How does cluster analysis help in developing market segments?

 

Marketing is becoming more data-driven

A key starting point in the development of any marketing strategy is the identification and selection of target markets. As a profession, marketing is becoming far more data driven and the reliance upon supporting statistics is increasing.

In the past, it was probably acceptable to generally define the firm’s target market. However, in today’s data world, expectations are that target markets and market segments have been statistically determined based on available information.That is where cluster analysis comes into play, as it is able to assist in transforming large amounts of data into organized and grouped information that form the basis of market segments.

How cluster analysis helps in the market segmentation process

Cluster analysis is an aid to the market segmentation process because of the following reasons:

  • It provides a valid statistical basis to group consumers on key marketing variables,
  • It enables a marketing analyst to consider many alternative ways of segmenting the market, by using/considering different marketing variables and consumer descriptors,
  • It provides a measurement of the size of each segment, relative to the total market,
  • It provides measures to the degree of similarity of consumers within each segment,
  • It will classify each consumer into a particular segment/group – and once classified, other related information and data can be organized to construct a segment profile description that can be used to assist in developing  an effective marketing strategy.

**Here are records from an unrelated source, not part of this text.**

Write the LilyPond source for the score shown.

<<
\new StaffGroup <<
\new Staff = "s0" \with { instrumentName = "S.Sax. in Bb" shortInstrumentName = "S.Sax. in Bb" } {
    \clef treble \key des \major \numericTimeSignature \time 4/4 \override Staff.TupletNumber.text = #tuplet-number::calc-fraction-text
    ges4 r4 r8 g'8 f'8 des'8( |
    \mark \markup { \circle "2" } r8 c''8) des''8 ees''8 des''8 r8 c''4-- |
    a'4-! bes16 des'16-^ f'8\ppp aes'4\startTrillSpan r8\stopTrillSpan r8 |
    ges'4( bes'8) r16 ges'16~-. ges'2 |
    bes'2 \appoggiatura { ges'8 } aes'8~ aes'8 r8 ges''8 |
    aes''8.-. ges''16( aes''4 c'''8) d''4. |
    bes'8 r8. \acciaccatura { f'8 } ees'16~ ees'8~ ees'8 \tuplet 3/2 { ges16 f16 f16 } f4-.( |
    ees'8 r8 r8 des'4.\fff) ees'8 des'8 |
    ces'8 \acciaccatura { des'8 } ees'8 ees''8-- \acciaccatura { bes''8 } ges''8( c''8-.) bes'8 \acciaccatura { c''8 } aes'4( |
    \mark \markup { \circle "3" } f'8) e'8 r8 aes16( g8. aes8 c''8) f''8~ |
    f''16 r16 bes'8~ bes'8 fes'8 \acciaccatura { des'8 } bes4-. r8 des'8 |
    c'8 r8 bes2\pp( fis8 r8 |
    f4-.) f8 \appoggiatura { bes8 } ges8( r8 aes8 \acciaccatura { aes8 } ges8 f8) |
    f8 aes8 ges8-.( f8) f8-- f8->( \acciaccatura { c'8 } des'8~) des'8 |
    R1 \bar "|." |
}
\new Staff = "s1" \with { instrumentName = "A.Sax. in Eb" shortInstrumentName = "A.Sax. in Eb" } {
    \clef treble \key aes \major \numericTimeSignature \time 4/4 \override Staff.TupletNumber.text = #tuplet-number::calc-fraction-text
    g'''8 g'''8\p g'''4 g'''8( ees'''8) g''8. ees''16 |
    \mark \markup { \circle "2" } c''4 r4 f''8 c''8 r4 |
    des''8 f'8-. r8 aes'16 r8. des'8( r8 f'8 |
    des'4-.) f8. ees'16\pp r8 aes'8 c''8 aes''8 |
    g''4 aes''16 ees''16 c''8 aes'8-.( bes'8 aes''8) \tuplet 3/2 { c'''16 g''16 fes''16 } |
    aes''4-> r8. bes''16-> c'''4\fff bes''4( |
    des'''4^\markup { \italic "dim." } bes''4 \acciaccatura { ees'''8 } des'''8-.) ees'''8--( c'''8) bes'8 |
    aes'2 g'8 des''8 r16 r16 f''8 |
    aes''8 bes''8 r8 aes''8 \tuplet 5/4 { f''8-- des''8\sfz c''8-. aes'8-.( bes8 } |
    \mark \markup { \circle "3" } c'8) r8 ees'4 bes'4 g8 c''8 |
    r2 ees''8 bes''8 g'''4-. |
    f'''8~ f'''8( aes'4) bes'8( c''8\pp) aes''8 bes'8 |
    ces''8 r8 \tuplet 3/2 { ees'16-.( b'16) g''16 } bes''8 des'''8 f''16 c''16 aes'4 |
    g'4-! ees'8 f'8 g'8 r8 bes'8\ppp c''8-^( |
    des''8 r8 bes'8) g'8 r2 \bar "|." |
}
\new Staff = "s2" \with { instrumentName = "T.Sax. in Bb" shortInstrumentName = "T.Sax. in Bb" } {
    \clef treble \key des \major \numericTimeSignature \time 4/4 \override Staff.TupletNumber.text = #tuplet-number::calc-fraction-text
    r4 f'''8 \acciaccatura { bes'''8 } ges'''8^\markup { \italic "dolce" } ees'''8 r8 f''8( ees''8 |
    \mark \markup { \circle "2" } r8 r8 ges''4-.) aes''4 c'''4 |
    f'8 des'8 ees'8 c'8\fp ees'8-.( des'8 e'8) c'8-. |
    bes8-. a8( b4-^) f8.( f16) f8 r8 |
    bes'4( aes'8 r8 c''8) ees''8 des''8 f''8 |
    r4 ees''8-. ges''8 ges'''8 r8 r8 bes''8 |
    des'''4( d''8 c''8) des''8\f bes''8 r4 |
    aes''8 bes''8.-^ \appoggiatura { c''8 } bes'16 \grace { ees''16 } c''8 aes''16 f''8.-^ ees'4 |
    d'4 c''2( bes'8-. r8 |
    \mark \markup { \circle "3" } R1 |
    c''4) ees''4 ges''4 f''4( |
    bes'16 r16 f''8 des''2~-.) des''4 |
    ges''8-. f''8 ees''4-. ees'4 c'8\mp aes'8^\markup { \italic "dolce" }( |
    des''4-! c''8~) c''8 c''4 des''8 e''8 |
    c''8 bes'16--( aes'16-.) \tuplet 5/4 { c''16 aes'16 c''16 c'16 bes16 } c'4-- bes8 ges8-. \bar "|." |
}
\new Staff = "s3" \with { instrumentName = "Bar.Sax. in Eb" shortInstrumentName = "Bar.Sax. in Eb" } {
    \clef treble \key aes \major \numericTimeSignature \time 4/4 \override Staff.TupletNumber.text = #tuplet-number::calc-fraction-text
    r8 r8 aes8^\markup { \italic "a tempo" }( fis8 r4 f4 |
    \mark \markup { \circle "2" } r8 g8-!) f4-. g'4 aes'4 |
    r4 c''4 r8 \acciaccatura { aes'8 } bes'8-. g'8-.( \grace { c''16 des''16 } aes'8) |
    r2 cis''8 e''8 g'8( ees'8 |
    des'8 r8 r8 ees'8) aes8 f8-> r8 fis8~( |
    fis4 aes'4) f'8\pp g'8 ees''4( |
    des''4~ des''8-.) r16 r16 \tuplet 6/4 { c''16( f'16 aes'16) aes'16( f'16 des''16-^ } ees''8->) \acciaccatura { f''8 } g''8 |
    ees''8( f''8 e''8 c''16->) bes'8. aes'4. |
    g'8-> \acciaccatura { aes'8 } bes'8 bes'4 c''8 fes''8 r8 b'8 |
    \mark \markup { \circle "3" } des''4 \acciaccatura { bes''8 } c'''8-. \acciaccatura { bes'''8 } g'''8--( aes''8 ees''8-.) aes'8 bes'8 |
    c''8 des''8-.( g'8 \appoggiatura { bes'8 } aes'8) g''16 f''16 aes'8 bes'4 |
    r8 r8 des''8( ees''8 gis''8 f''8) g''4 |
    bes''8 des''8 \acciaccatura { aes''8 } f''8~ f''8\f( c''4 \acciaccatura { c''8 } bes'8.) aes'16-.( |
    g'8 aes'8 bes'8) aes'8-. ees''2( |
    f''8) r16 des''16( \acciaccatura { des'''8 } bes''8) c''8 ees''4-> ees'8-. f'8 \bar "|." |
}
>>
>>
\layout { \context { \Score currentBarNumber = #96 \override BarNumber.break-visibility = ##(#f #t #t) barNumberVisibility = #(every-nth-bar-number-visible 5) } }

Main weaknesses of cluster analysis

While cluster analysis can be quite beneficial in the market segmentation process, it should be used with care. This is because cluster analysis just is a statistical process without any logical understanding of the data – it just groups the data that it is given.

Therefore, a key part of the successful outcome of cluster analysis relies upon the marketing analyst determining the suitable marketing variables to include in the analysis. The marketing analyst will also need an understanding of what makes a viable and effective market segment.

Without these particular skills and consideration, it is possible that groups may be formed from a data perspective only – and the resultant “market segments” may not be very usable for the firm’s marketing strategy.